The tutorial serves two purposes: first, it obviously helps teach the API’s users how to use it. Second, it helps reassure me further that I am correct about what the API does and how to use it, and it provides insight into my thinking that I can share with the engineering team for a technical review. Getting a tech review on the tutorial helps give me confidence that I’m on the right track and that I can complete the documentation without major misunderstandings.
Step 5: Complete the reference (if needed)
Again, assuming the reference is manually-written or that the writer has a way to contribute to the generated documentation, this is when I complete that work. I finish going through every section of the reference, completing anything that’s incomplete, replacing my marked questions and “to-do” markup with final text.
This step may involve further communication with the dev team, writing a little more code, or doing other research. One common task for this stage is to read the project source code to identify the errors that can be returned by each function, and, ideally what circumstances cause those errors to occur.
Step 6: Write the introduction and conceptual documentation
Now I’m ready to write the body of the developer guide content for the API. How much of this is needed depends on the topic, the complexity of the API, and the amount and size of the tutorial content that I’ve written. But there’s generally an introduction to the API, an overview of how it works and how to use it, and an explanation of any specialized terminology. The form this takes depends on the company’s style guide, of course.
You can use AI at this stage for anything from roughing out your draft to answering questions about specific terms or concepts.
========================================
TASKS TO COMPLETE
**A)** Rewrite the API documentation text between "Step 6: Write" and "terms or concepts.", inclusive, replacing "developer guide" with "user manual".
**B)** Extend the text on writing API documentation with the part that follows its last sentence.

SUPPLIED DATA
========================================
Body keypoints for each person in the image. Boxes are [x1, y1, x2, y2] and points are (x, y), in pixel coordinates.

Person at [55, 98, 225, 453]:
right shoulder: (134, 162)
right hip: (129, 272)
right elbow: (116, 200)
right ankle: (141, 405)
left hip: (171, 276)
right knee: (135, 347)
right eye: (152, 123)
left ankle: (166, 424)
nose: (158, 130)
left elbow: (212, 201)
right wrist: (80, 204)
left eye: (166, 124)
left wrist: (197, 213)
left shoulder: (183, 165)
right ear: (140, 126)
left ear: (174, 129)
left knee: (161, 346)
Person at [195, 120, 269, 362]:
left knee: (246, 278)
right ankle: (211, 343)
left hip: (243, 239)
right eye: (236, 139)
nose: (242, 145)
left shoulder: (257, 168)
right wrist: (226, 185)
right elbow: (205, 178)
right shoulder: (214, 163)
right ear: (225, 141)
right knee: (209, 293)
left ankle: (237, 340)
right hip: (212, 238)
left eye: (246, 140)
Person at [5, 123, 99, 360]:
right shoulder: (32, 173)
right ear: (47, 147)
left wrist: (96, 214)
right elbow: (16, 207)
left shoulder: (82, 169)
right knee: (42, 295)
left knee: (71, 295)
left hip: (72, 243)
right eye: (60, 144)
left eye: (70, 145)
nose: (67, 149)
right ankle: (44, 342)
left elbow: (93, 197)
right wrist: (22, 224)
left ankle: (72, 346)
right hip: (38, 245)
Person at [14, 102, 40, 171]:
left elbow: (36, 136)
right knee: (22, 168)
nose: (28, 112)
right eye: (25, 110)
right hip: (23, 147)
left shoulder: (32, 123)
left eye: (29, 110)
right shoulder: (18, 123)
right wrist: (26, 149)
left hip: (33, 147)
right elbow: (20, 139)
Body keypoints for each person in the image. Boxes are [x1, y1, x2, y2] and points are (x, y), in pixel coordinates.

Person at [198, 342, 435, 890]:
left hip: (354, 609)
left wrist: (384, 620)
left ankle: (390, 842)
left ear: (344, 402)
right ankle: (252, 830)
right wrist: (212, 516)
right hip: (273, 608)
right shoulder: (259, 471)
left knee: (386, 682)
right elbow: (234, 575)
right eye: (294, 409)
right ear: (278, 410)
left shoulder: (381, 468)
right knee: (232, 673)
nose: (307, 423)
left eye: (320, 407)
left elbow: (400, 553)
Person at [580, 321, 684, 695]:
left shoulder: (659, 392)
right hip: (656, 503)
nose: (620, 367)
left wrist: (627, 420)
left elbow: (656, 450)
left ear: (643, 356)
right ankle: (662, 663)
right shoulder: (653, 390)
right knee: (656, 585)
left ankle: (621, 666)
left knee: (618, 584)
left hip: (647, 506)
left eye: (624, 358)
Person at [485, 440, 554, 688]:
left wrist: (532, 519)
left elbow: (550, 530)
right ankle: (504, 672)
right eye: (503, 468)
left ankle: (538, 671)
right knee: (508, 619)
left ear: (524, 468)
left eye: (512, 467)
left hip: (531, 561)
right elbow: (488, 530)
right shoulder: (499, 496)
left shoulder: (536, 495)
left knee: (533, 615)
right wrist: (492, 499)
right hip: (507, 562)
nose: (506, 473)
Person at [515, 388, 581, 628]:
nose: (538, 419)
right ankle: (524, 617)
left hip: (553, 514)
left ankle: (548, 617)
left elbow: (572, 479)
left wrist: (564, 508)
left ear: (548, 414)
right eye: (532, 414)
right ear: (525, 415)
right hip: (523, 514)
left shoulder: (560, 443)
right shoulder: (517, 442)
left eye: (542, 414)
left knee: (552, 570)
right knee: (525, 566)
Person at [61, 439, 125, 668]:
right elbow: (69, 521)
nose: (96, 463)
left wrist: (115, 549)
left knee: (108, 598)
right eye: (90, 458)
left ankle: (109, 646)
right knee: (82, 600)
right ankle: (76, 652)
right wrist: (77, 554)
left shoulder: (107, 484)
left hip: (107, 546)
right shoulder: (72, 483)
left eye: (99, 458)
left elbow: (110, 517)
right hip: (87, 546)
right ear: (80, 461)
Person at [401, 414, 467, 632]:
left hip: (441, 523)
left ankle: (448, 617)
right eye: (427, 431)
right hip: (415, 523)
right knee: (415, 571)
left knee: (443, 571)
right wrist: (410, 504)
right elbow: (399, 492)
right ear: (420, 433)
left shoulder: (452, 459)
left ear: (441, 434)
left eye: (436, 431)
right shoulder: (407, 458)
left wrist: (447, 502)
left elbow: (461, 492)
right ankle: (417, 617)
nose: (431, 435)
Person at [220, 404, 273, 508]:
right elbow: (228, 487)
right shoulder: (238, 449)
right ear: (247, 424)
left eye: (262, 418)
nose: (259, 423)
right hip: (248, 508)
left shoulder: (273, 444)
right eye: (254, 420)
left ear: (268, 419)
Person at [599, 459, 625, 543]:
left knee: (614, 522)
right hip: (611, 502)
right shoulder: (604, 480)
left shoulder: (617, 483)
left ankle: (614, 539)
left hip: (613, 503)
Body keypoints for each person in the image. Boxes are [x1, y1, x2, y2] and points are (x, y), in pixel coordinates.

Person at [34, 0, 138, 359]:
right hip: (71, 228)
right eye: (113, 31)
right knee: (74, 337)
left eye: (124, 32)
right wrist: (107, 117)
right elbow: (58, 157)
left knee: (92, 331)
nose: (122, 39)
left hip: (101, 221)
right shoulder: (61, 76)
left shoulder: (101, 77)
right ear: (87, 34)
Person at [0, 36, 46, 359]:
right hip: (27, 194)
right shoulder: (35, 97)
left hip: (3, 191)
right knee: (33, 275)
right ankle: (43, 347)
========================================
ANSWERS BY TASK
**A)**
Step 6: Write the introduction and conceptual documentation
Now I’m ready to write the body of the user manual content for the API. How much of this is needed depends on the topic, the complexity of the API, and the amount and size of the tutorial content that I’ve written. But there’s generally an introduction to the API, an overview of how it works and how to use it, and an explanation of any specialized terminology. The form this takes depends on the company’s style guide, of course.
You can use AI at this stage for anything from roughing out your draft to answering questions about specific terms or concepts.

**B)**
Step 7: Add links
Now that the content is essentially complete, I can feel reasonably safe in going through the documentation adding any links that might have been left out during the initial authoring stages. This includes links back and forth between the reference and pages in the guide documentation and tutorials. These are often not done during earlier stages of the writing because the destination headings or anchors may not have existed yet.
For links into the reference from the guide content, I like to use a keyboard macro that asks for the symbol name, type, and any other information needed to generate a link to the target page. This macro then inserts a link for me, formatted appropriately based on the style guide.
Generally, I like to link to the reference for any symbol (such as a function, class, or type) the first time it’s used in an article. For long articles, I might do this more than once — possibly even once in every major section in which the symbol is used. If the presentation of the guide, such as on the web or in a documentation viewer in an IDE will automatically show reference material for symbols, I do this less often, but still try to do it at least once for any symbol used in my body text.
Step 8: Editorial review, copy edit, and cleanup
The final step is the editorial review and cleanup of the documentation. Ideally, at least one human reviewer reads the content and marks up changes that need to be made. If nobody is available, I do it myself (though this is less effective since I’m so close to the documentation). Then I copy edit, apply needed changes based on feedback, and make style adjustments based on the style guide if any are needed.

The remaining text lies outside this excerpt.